The dplyr package offers a very SQL-esque way of manipulating data and—combined with the tidyr package—makes quick work of getting the data into the the binary wide-form we need:

# join the offers and transactions table
left_join(offers, transactions, by="offer_id") %>% 
# get the number of times each customer responded to a given offer
  count(customer_name, offer_id, wt=n) %>%
# change it from long to wide
  spread(offer_id, n) %>%
# and fill in the NAs that get generated as a result
  mutate_each(funs(ifelse(is.na(.), 0, .))) -> dat

Clustering our customers

With the data in shape we can perform the same K-Means clustering:

fit <- kmeans(dat[,-1], 5, iter.max=1000)
table(fit$cluster)
1 2 3 4 5
44 7 24 17 8
barplot(table(fit$cluster), col="maroon")

Visualizing the clusters

The same Principal Component Analysis to get the scatterplot:

pca <- prcomp(dat[,-1])
pca_dat <- mutate(fortify(pca), col=fit$cluster)
ggplot(pca_dat) +
  geom_point(aes(x=PC1, y=PC2, fill=factor(col)), size=3, col="#7f7f7f", shape=21) +
  scale_fill_viridis(name="Cluster", discrete=TRUE) + theme_bw(base_family="Helvetica")
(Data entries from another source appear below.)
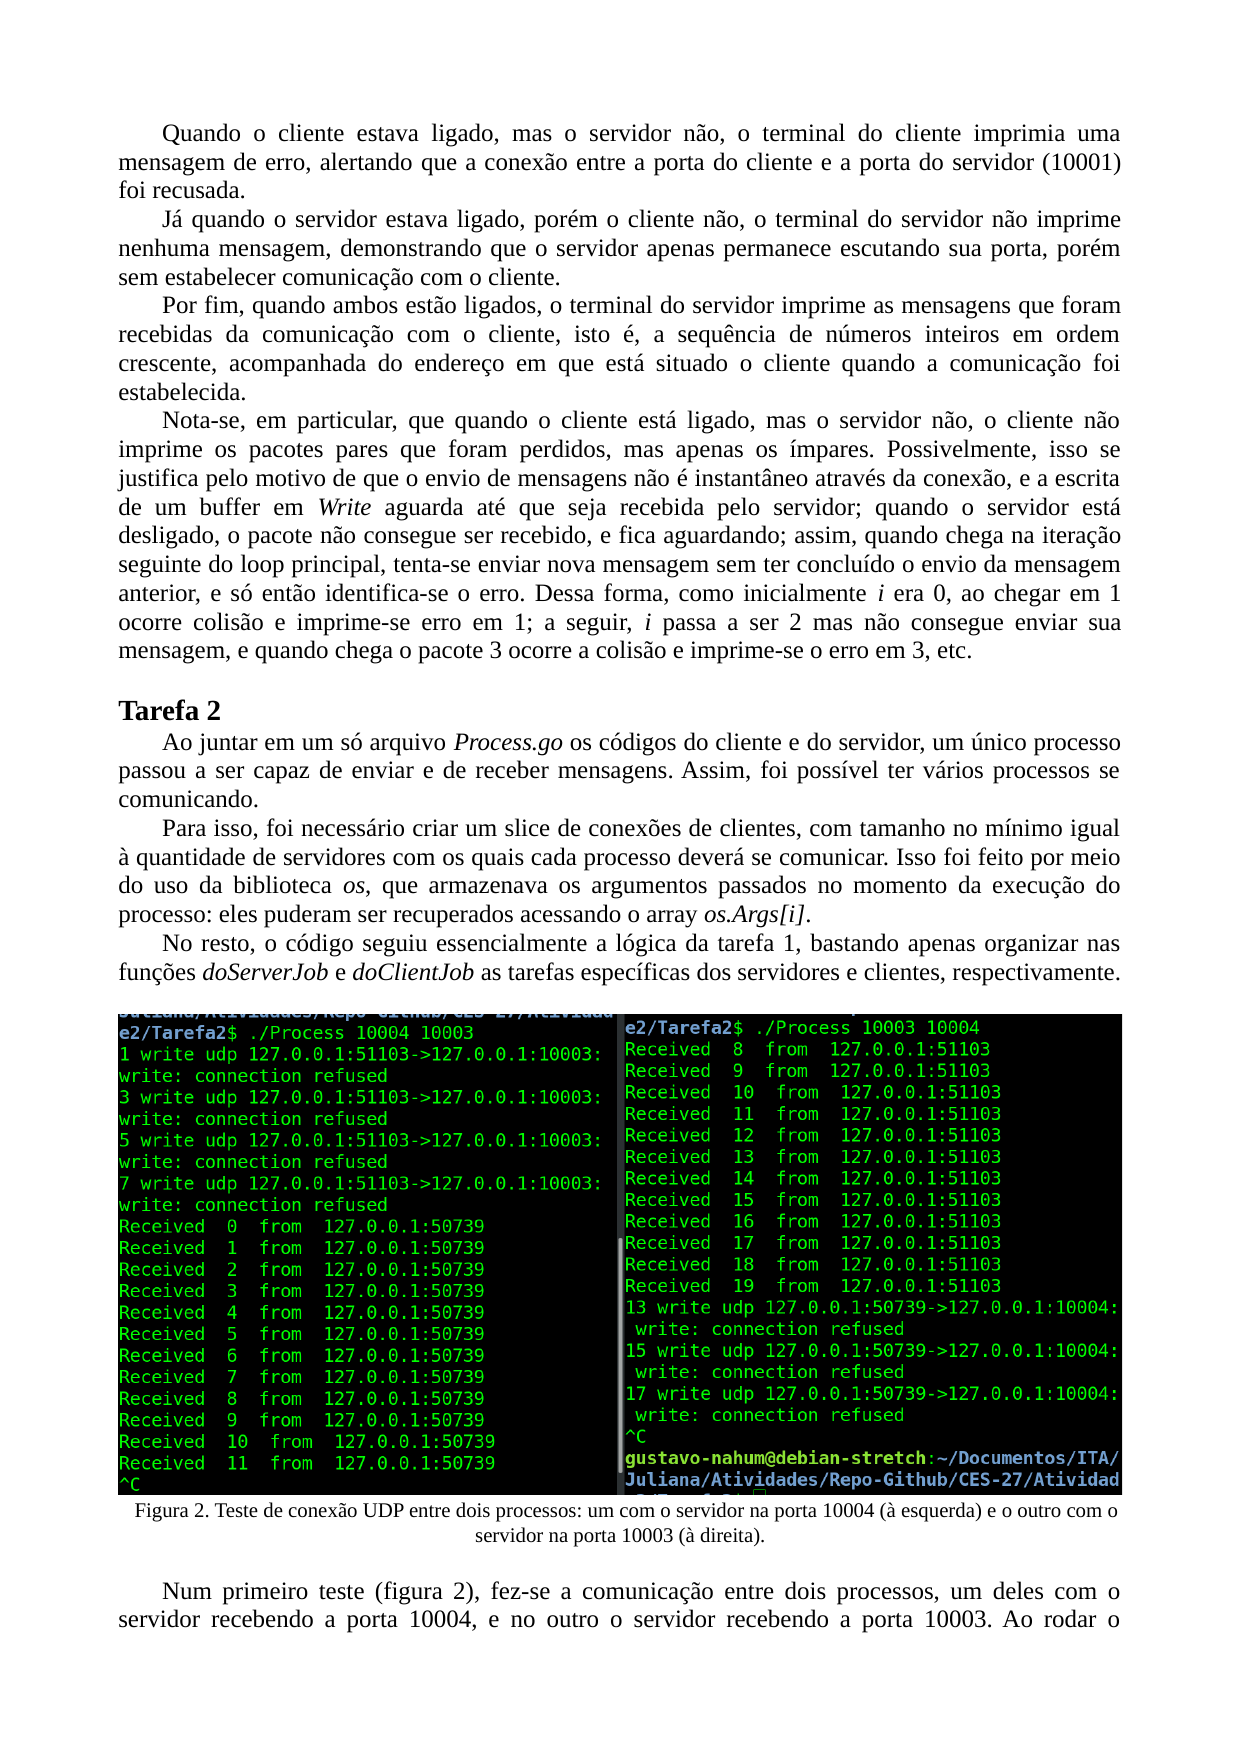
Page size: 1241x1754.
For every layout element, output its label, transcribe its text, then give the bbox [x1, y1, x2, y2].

text Num primeiro teste (figura 2), fez-se a comunicação entre dois processos, um deles com o servidor recebendo a porta 10004, e no outro o servidor recebendo a porta 10003. Ao rodar o [118, 1576, 1122, 1633]
text No resto, o código seguiu essencialmente a lógica da tarefa 1, bastando apenas organizar nas funções doServerJob e doClientJob as tarefas específicas dos servidores e clientes, respectivamente. [118, 928, 1122, 985]
picture [118, 1014, 1123, 1495]
text Para isso, foi necessário criar um slice de conexões de clientes, com tamanho no mínimo igual à quantidade de servidores com os quais cada processo deverá se comunicar. Isso foi feito por meio do uso da biblioteca os, que armazenava os argumentos passados no momento da execução do processo: eles puderam ser recuperados acessando o array os.Args[i]. [118, 813, 1122, 928]
text Tarefa 2 [118, 693, 1122, 727]
text Nota-se, em particular, que quando o cliente está ligado, mas o servidor não, o cliente não imprime os pacotes pares que foram perdidos, mas apenas os ímpares. Possivelmente, isso se justifica pelo motivo de que o envio de mensagens não é instantâneo através da conexão, e a escrita de um buffer em Write aguarda até que seja recebida pelo servidor; quando o servidor está desligado, o pacote não consegue ser recebido, e fica aguardando; assim, quando chega na iteração seguinte do loop principal, tenta-se enviar nova mensagem sem ter concluído o envio da mensagem anterior, e só então identifica-se o erro. Dessa forma, como inicialmente i era 0, ao chegar em 1 ocorre colisão e imprime-se erro em 1; a seguir, i passa a ser 2 mas não consegue enviar sua mensagem, e quando chega o pacote 3 ocorre a colisão e imprime-se o erro em 3, etc. [118, 406, 1122, 664]
text Ao juntar em um só arquivo Process.go os códigos do cliente e do servidor, um único processo passou a ser capaz de enviar e de receber mensagens. Assim, foi possível ter vários processos se comunicando. [118, 727, 1122, 813]
text Figura 2. Teste de conexão UDP entre dois processos: um com o servidor na porta 10004 (à esquerda) e o outro com o servidor na porta 10003 (à direita). [118, 1495, 1122, 1547]
text Já quando o servidor estava ligado, porém o cliente não, o terminal do servidor não imprime nenhuma mensagem, demonstrando que o servidor apenas permanece escutando sua porta, porém sem estabelecer comunicação com o cliente. [118, 204, 1122, 291]
text Quando o cliente estava ligado, mas o servidor não, o terminal do cliente imprimia uma mensagem de erro, alertando que a conexão entre a porta do cliente e a porta do servidor (10001) foi recusada. [118, 118, 1122, 204]
text Por fim, quando ambos estão ligados, o terminal do servidor imprime as mensagens que foram recebidas da comunicação com o cliente, isto é, a sequência de números inteiros em ordem crescente, acompanhada do endereço em que está situado o cliente quando a comunicação foi estabelecida. [118, 291, 1122, 406]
We can use the handy autoplot feature of ggfortify to do all that for us, tho:

autoplot(fit, data=dat[,-1], frame=TRUE, frame.type='norm')

Digging deeper into the clusters

The cluster-based customer introspection is also equally as easy:

transactions %>% 
  left_join(data_frame(customer_name=dat$customer_name, 
                       cluster=fit$cluster)) %>% 
  left_join(offers) -> customer_clusters

customer_clusters %>% 
  mutate(is_4=(cluster==4)) %>% 
  count(is_4, varietal) -> varietal_4
varietal_4

And, we too can look at how the mean of the min_qty field breaks out between 4 vs. non-4. It seems like members of cluster 4 like to by in bulk!

customer_clusters %>% 
  mutate(is_4=(cluster==4)) %>% 
  group_by(is_4) %>% 
  summarise_each(funs(mean), min_qty, discount) -> mean_4
mean_4
is_4 min_qty discount
FALSE 53.66 58.69
TRUE 74.16 62.12

Fin

Remember to check out all the things the  \(\hat{y}hat\) folks had to say about the analyses and the links they provided. The code for this Rmd is on github. I’ve also published an Jupyter Notebook of the  \(\hat{y}hat\) example in that gist (minus the plots as the Python ggplot module was giving me issues).

(NOTE that any numerical discrepancies are due to the fact that the random seed used for the K-Means cluster computation was not provided in the blog post. Run this code or the Python example many times to see the different results you’ll get with the clusters.)